Find the word "Carrie" in the data. Return every line where it appears.

[Records from a data collection]
━━━━

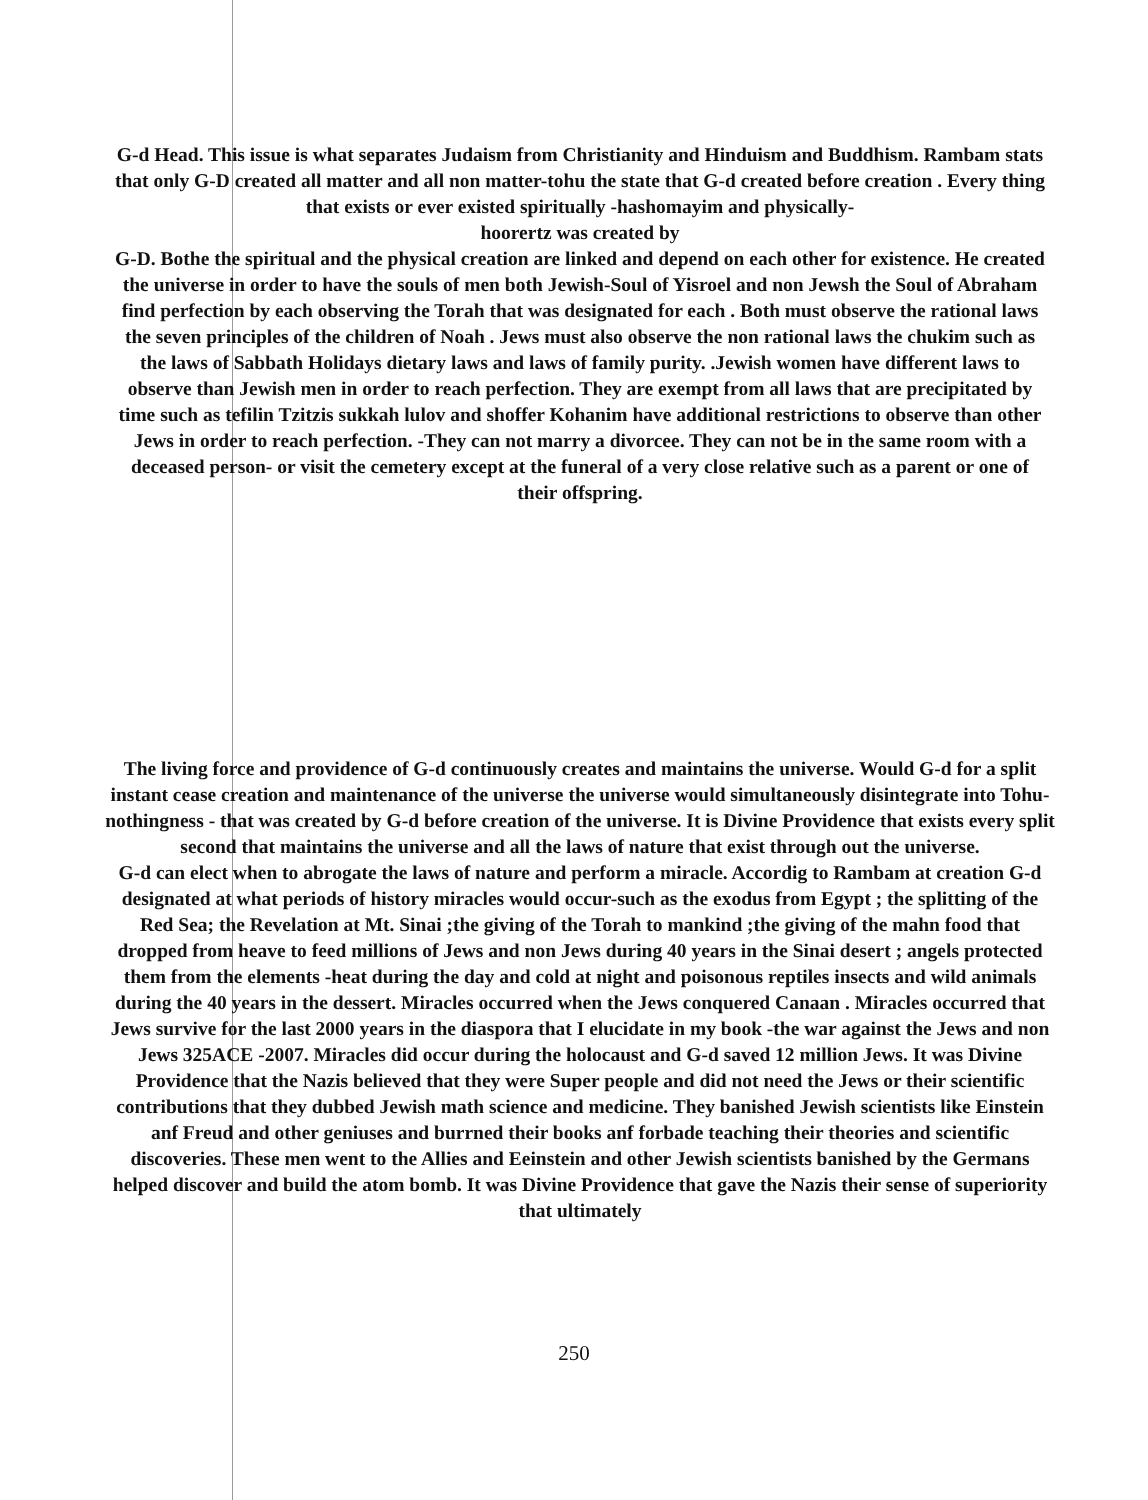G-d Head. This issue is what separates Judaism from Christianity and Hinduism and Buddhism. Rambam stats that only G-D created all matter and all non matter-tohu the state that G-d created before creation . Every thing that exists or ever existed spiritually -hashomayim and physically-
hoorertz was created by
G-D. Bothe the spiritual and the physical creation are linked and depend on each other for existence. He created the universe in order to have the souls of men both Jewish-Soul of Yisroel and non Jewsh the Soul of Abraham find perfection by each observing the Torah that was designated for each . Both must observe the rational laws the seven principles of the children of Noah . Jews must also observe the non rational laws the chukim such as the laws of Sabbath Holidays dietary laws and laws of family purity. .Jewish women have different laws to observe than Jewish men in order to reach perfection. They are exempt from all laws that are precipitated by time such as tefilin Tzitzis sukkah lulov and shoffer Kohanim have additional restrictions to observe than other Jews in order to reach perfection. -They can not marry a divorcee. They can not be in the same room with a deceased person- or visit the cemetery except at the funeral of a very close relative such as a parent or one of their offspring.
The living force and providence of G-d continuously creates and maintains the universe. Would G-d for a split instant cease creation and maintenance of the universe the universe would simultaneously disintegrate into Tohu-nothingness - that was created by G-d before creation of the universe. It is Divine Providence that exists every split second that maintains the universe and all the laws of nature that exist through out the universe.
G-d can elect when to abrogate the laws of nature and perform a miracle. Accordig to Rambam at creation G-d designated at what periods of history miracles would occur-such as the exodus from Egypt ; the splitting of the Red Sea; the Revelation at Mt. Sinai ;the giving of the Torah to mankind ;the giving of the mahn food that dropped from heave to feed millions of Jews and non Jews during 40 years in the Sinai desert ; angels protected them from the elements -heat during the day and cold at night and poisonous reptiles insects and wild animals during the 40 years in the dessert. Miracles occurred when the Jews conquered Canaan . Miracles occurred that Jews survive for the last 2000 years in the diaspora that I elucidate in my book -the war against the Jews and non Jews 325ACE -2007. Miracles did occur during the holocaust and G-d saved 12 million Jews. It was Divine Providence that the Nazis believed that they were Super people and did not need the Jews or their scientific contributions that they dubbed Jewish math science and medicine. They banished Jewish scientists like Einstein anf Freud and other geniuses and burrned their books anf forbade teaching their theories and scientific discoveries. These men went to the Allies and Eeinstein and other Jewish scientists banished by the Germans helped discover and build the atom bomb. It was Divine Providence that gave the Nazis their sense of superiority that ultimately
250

━━━━

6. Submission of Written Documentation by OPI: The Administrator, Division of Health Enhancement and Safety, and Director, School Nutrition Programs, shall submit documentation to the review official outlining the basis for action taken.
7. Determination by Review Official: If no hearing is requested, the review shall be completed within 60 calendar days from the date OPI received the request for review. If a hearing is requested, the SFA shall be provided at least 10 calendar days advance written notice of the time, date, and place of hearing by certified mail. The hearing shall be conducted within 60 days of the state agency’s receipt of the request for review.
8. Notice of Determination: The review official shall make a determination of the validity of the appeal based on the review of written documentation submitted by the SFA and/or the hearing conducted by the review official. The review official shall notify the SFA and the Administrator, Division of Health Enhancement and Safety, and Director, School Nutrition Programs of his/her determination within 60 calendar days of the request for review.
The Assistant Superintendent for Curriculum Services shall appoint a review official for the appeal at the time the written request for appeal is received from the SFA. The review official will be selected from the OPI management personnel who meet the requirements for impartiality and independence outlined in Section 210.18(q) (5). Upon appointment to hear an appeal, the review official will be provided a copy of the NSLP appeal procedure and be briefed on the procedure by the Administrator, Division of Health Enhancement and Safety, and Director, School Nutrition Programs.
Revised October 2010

━━━━

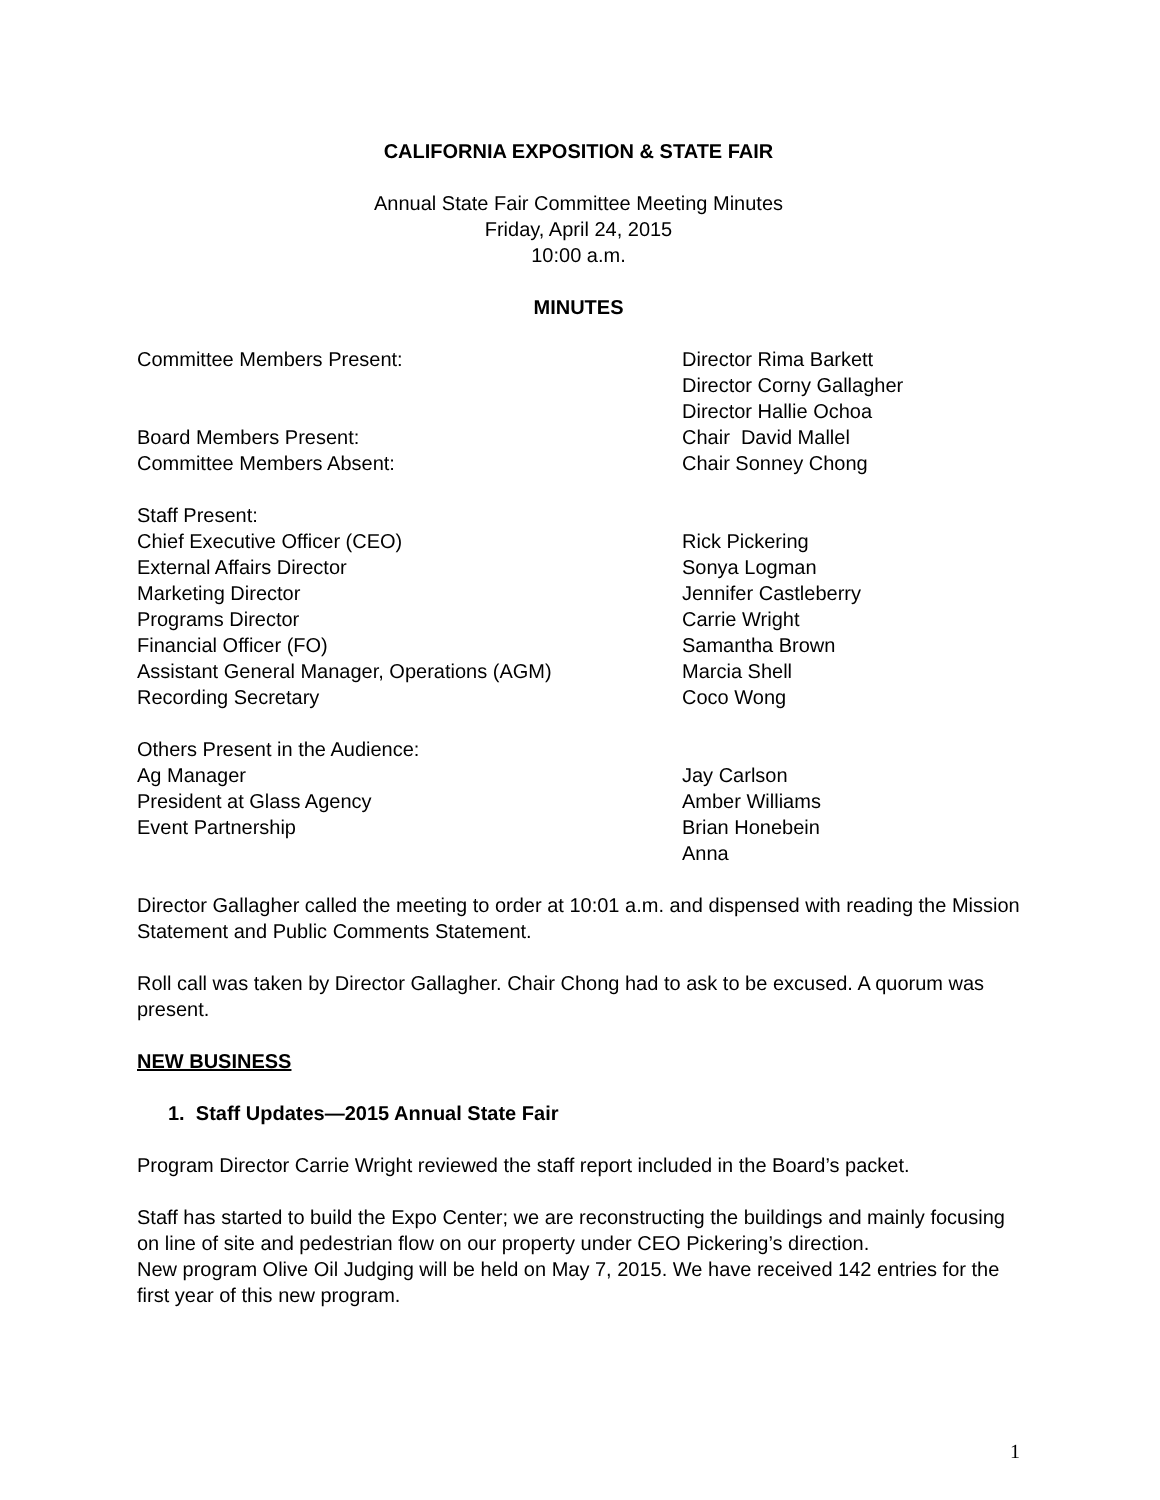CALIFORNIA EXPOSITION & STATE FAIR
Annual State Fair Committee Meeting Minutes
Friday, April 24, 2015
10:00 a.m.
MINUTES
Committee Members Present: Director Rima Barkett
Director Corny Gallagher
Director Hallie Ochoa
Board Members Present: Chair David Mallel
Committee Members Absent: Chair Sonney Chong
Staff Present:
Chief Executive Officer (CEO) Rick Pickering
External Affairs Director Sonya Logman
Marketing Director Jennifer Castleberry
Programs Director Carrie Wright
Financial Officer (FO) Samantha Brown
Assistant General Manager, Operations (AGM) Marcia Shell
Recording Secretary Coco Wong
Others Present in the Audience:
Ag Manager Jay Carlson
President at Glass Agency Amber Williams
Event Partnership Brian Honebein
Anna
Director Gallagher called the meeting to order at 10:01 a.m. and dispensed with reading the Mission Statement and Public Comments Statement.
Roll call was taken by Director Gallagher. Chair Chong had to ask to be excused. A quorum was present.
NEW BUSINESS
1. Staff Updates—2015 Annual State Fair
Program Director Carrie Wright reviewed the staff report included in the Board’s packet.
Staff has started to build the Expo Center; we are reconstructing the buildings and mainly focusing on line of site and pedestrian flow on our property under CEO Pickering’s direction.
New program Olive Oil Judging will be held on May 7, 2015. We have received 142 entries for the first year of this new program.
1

━━━━

Result of the task —
Programs Director Carrie Wright
Program Director Carrie Wright reviewed the staff report included in the Board’s packet.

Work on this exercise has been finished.